Similarly, not all military operations were always a success. Although the Chinese population grew exponentially, the causalities suffered by the imperial army after years of warfare was a troubling matter. Most popularly, the Emperor failed to conquer the Jin Chuan Dynasty in a war that lasted 3 years. The military conflict with the Dzungars also turned out to be a miscalculated operation and cost them a fortune.
Other Highlights
Qianlong had an artistic inclination. He ordered the preservation of ancient Chinese texts to preserve their culture. However, like almost every other ruler, he destroyed many books and texts that were rebellious or critical of the Qing Dynasty.
During his rule, the art of ceramics prospered in China. He himself was well-versed in the art form and also wrote many poems and essays. Historians believe that he had written more than 44,000 poems during his lifetime. He came to be known as a great patron of art in China.
He was also an innovator when it came to scientific research. He encouraged many scientific innovations during his lifetime.
However, during the last few years of his reign, vanity took over him and he became severely disillusioned by his power. He relied on his favorite minister, Heshen. Heshen took care of the nation while Qianlong indulged in hunting and other worldly pleasures and luxuries.

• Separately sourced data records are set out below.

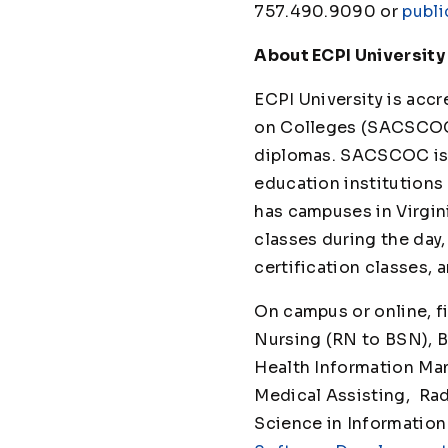
757.490.9090 or
publi
About ECPI University
ECPI University is ac
on Colleges (SACSCOC)
diplomas. SACSCOC is t
education institutions 
has campuses in Virgini
classes during the day
certification class
On campus or online, f
Nursing (RN to BSN), B
Health Information Man
Medical Assisting, Ra
Science in Information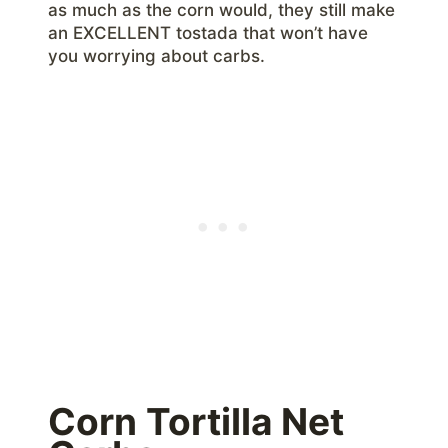
as much as the corn would, they still make
an EXCELLENT tostada that won’t have
you worrying about carbs.
Corn Tortilla Net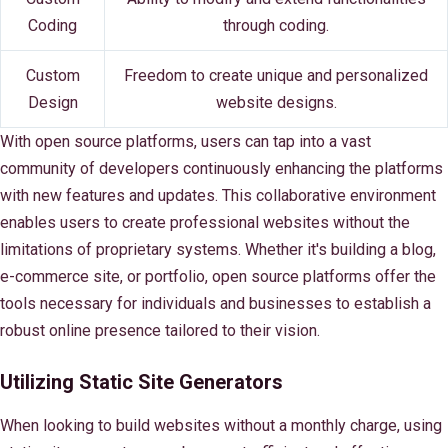
Coding
through coding.
Custom
Freedom to create unique and personalized
Design
website designs.
With open source platforms, users can tap into a vast
community of developers continuously enhancing the platforms
with new features and updates. This collaborative environment
enables users to create professional websites without the
limitations of proprietary systems. Whether it's building a blog,
e-commerce site, or portfolio, open source platforms offer the
tools necessary for individuals and businesses to establish a
robust online presence tailored to their vision.
Utilizing Static Site Generators
When looking to build websites without a monthly charge, using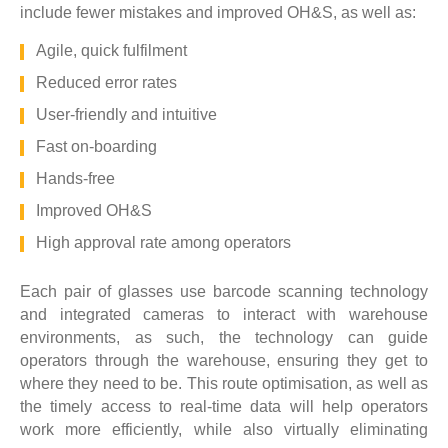
include fewer mistakes and improved OH&S, as well as:
Agile, quick fulfilment
Reduced error rates
User-friendly and intuitive
Fast on-boarding
Hands-free
Improved OH&S
High approval rate among operators
Each pair of glasses use barcode scanning technology
and integrated cameras to interact with warehouse
environments, as such, the technology can guide
operators through the warehouse, ensuring they get to
where they need to be. This route optimisation, as well as
the timely access to real-time data will help operators
work more efficiently, while also virtually eliminating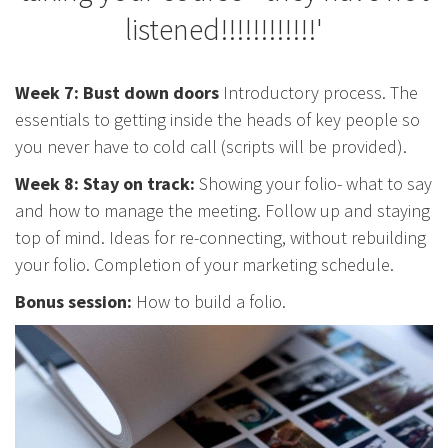
listened!!!!!!!!!!!!'
Week 7: Bust down doors
Introductory process. The
essentials to getting inside the heads of key people so
you never have to cold call (scripts will be provided).
Week 8: Stay on track:
Showing your folio- what to say
and how to manage the meeting. Follow up and staying
top of mind. Ideas for re-connecting, without rebuilding
your folio. Completion of your marketing schedule.
Bonus session:
How to build a folio.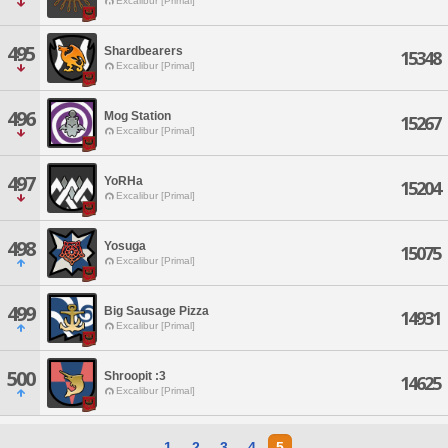
Excalibur [Primal]
495
Shardbearers
15348
Excalibur [Primal]
496
Mog Station
15267
Excalibur [Primal]
497
YoRHa
15204
Excalibur [Primal]
498
Yosuga
15075
Excalibur [Primal]
499
Big Sausage Pizza
14931
Excalibur [Primal]
500
Shroopit :3
14625
Excalibur [Primal]
1
2
3
4
5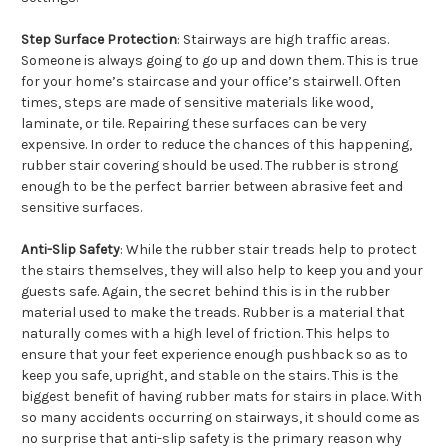
Step Surface Protection
: Stairways are high traffic areas.
Someone is always going to go up and down them. This is true
for your home’s staircase and your office’s stairwell. Often
times, steps are made of sensitive materials like wood,
laminate, or tile. Repairing these surfaces can be very
expensive. In order to reduce the chances of this happening,
rubber stair covering should be used. The rubber is strong
enough to be the perfect barrier between abrasive feet and
sensitive surfaces.
Anti-Slip Safety
: While the rubber stair treads help to protect
the stairs themselves, they will also help to keep you and your
guests safe. Again, the secret behind this is in the rubber
material used to make the treads. Rubber is a material that
naturally comes with a high level of friction. This helps to
ensure that your feet experience enough pushback so as to
keep you safe, upright, and stable on the stairs. This is the
biggest benefit of having rubber mats for stairs in place. With
so many accidents occurring on stairways, it should come as
no surprise that anti-slip safety is the primary reason why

Historians claim that Heshen was the man who could be held responsible for the downfall of the Quing Dynasty in the later years. He was a heavily corrupt man, and it is said that before he died, he had amassed more fortune than the country’s treasury. The country’s financial numbers had fallen to an all-time low.
Qianlong also had the opportunity to start a trade exchange with the West, particularly the British Empire. British officials were called to the court but were sent back immediately after they were told that China was in no need of establishing relations with foreigners. Heshen had tricked Qianlong into believing that China was the center of the world. This was one of the many instances when Heshen succeeded in slowly destroying the financial strength of the country.
Personal Life & Death
Qianlong had married many women throughout his reign. However, he had three principal wives, namely, Empress Xiaoxianchun, Empress Nara, and Empress Xiaoyichun. He fathered more than a dozen children from many of his consorts. Jiaqing, his son, succeeded him to the throne, after his death.
He had ruled for 61 years, a tenure as long as his grandfather’s reign. Following this, he retired on February 9, 1796. However, he retained the power of an emperor until his death.
He died on February 7, 1799, at the age of 87. He was one of the longest-reigning “de facto” rulers in the history of the world.